## Written problem 1
According to the article on the Neighborhood Homes Investment Act, about how many homes could the credit help finance over 10 years?
## Written problem 2
Write the next part of the article on the Neighborhood Homes Investment Act, picking up after its final sentence.

Novogradac: NHIA Reintroduced Amid Reconciliation Debates: What’s Different in 2025?

Published by Peter Lawrence and Dirk Wallace, CPA on Thursday, April 10, 2025 - 9:59AM

Advocates for affordable owner-occupied housing hope to seize on tax reconciliation negotiations currently taking place to advance the Neighborhood Homes Investment Act (NHIA) (H.R. 2854), which was reintroduced April 10 by Reps. Mike Kelly, R-Pennsylvania, John Larson, D-Connecticut, and 10 other cosponsors. The Senate companion bill is expected to be introduced by Sens. Todd Young, R-Indiana, and Mark Warner, D-Virginia, after the Easter recess.

The latest iteration of the NHIA has some changes from the version introduced during the 118th Congress (H.R. 3940, S. 657), but still aims to establish a Neighborhood Homes Tax Credit (NHTC) to help finance the gap between the construction or acquisition and rehabilitation costs of owner-occupied homes in distressed neighborhoods and the price such properties can be sold. This is the fourth congressional session in which the NHIA has been introduced.

Through reconciliation, Congressional Republicans plan to address their major partisan objectives, which includes the extension of many of the tax provisions from the 2017 Tax Cuts and Jobs Act (TCJA) that are slated to expire at the end of 2025.

The enactment of a NHTC could see about $3.15 billion in allocations for 2025, which would increase to $3.96 billion for 2034, a total of $35.5 billion over 10 years, according to Novogradac estimates.

The NHIA Coalition finds that this translates to the potential financing of the construction or rehabilitation of about 503,500 homes over 10 years. It is estimated that the NHTC could spur $151 billion in total development activity, generating $102.7 billion in wages and salaries, $32.2 billion in federal tax revenue and $13.4 billion in state and local government revenue, and 1,096,600 jobs in construction or construction related fields. The NHTC would be targeted to distressed communities where the gap between the cost of acquisition and rehabilitation of single-family homes and the value of those homes is often an insurmountable barrier. This would make the NHTC not only be a valuable neighborhood revitalization tool but also an important resource to support improvements to the housing stock.

## Supplied entries

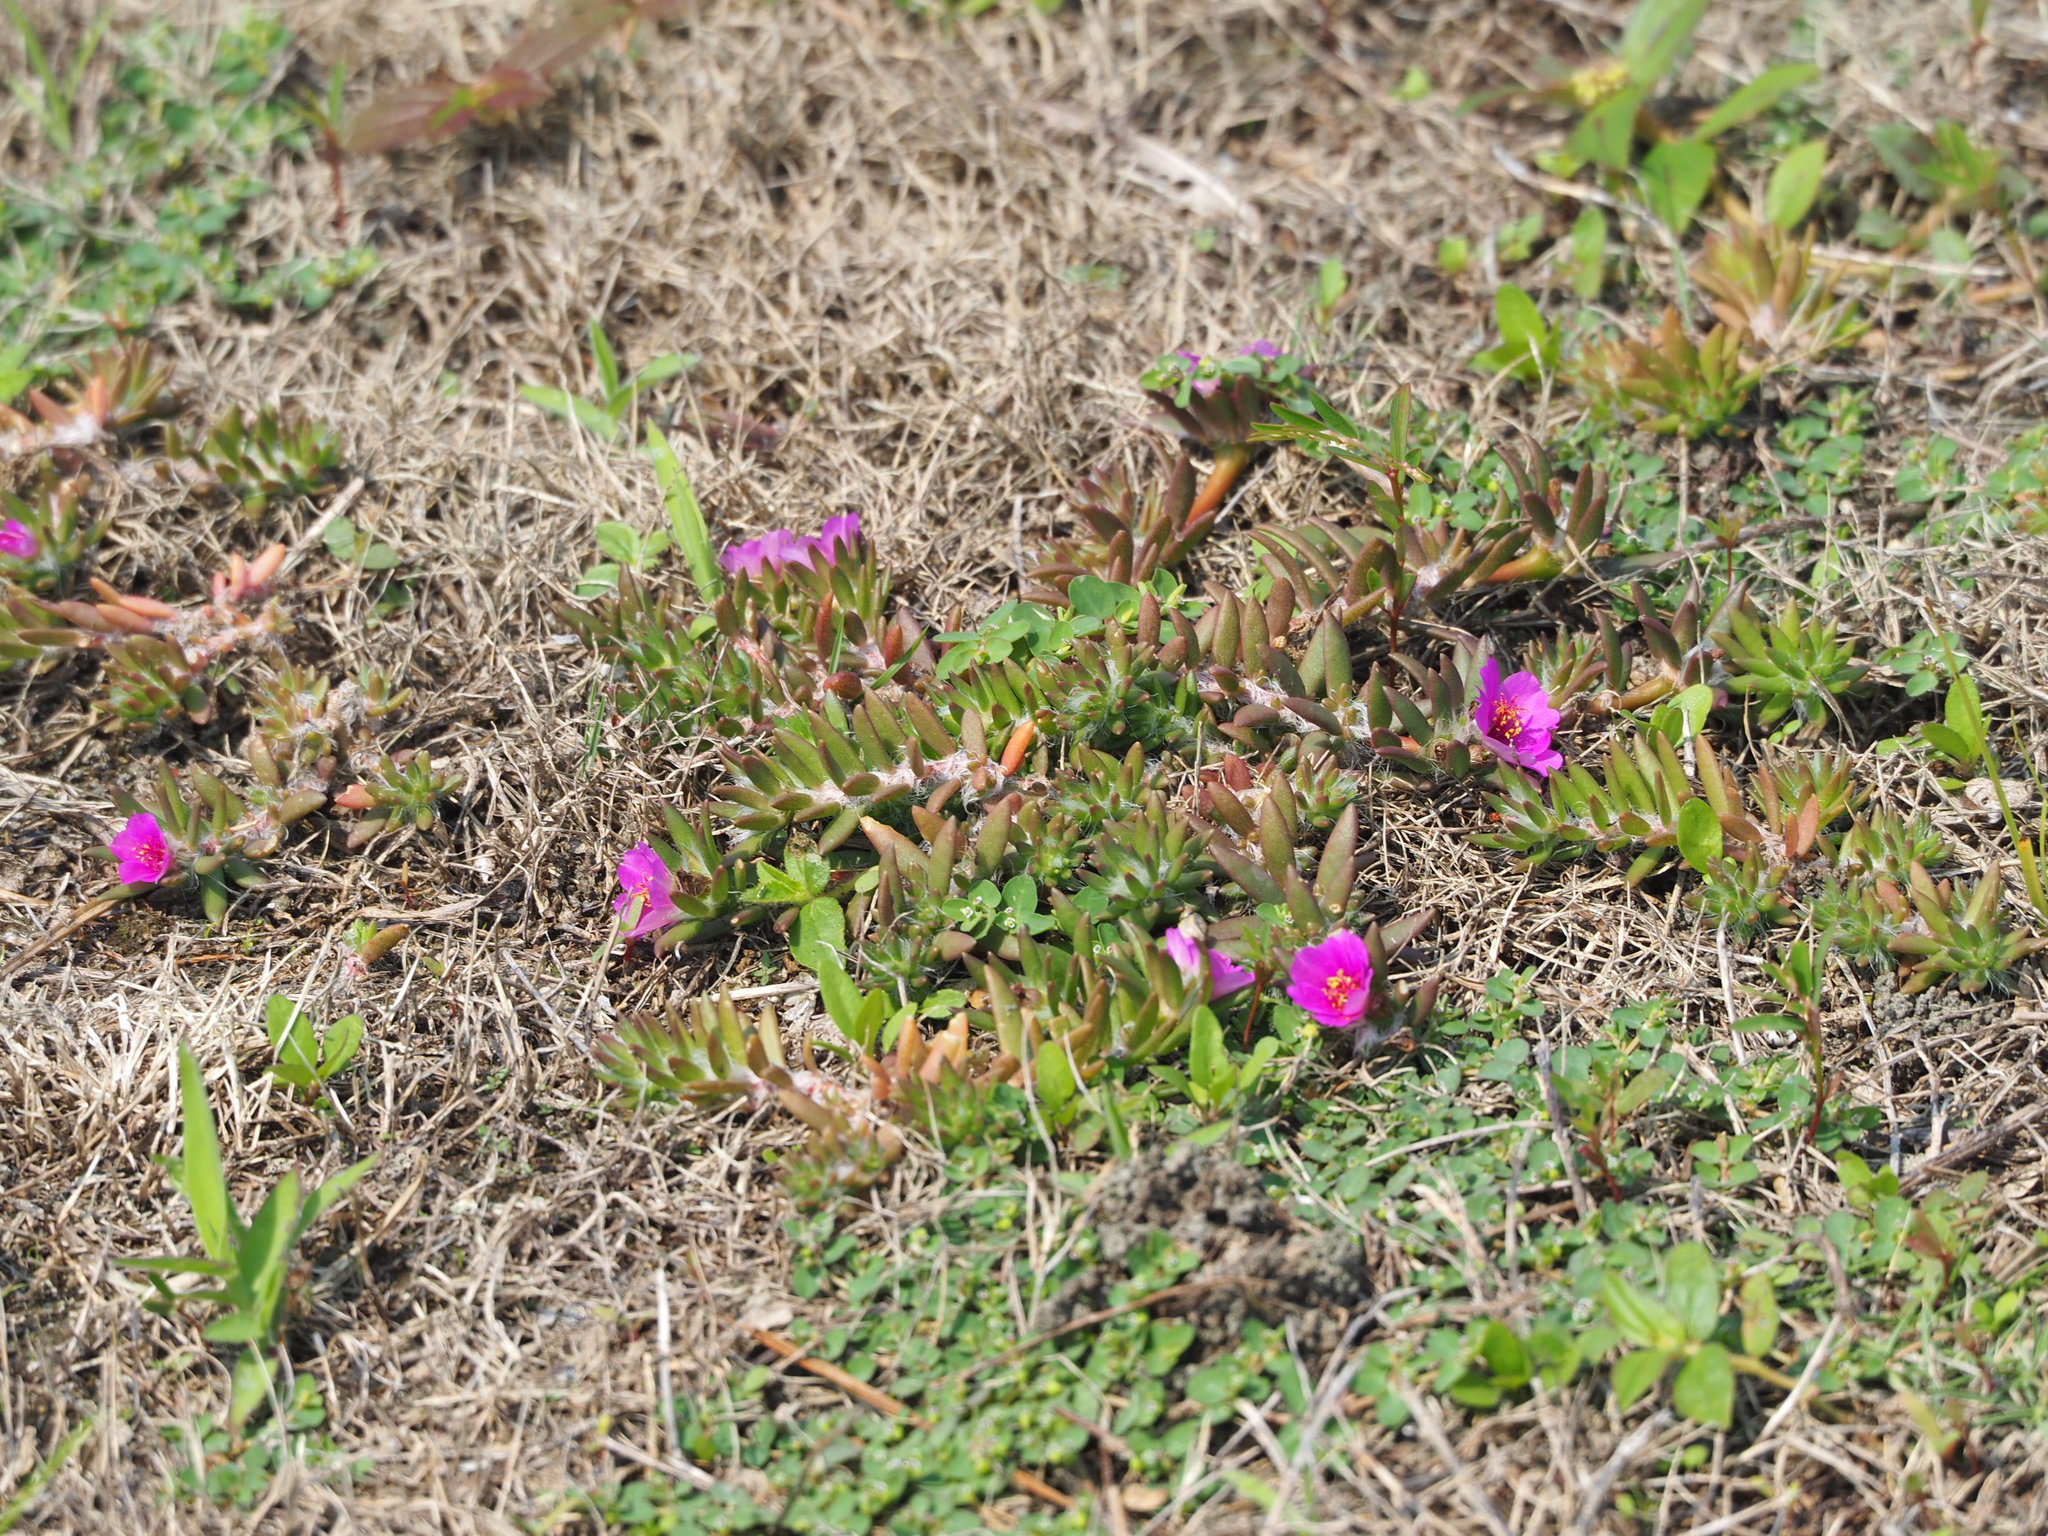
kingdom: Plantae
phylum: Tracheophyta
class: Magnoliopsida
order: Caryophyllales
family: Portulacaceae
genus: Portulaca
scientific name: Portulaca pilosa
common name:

## Final answer 1
About 503,500 homes.

## Final answer 2
Why the NHTC is Needed

There is a severe housing shortage. Freddie Mac estimated a deficit of 3.7 million rental and owner homes as of the third quarter of 2024, and home price appreciation coupled with high mortgage rates and limited supply affect owner-occupied housing affordability. According to Harvard’s Joint Center for Housing Studies (JCHS), the shortage of owner-occupied housing has put upward pressure on single-family housing prices, which has contributed to the highest rates of cost-burdened living (when 30% or more of a family’s income goes towards housing) in households with incomes below $30,000 in the last 20 years. JCHS reports that 74.2% of all homeowners in this cohort are cost burdened, compared to 23.7% of all homeowners who are cost burdened. Affordability issues disproportionately affect older homeowners, with nearly 28% of cost-burdened homeowners being senior citizens. Additionally, National Association of Home Builders analysis shows approximately 75% of all U.S. households cannot afford the median price of $459,826 for a new, single-family home based on a 6.5% mortgage rate and spending 28% of household income for housing costs (mortgage, property taxes and property insurance). At that interest rate, nearly 60% of households cannot afford a $300,000 home. In its support of the NHTC, the National Community Stabilization Trust (NCST) notes that a lack of funding for development in low-income communities creates a favorable environment for absentee owners/investors who convert aging homeownership housing to poorly maintained rental housing in once stable owner-occupant neighborhoods. This undermines quality of life and spurs declining property values, which further feeds the problem.

Understanding How the NHTC Works

The nation’s housing crisis spans tenure (be it rental or owner-occupied housing), income levels and locations, and a range of solutions are needed to address the problem. The NHTC would be one tool to help with the starter home shortage, especially in distressed communities.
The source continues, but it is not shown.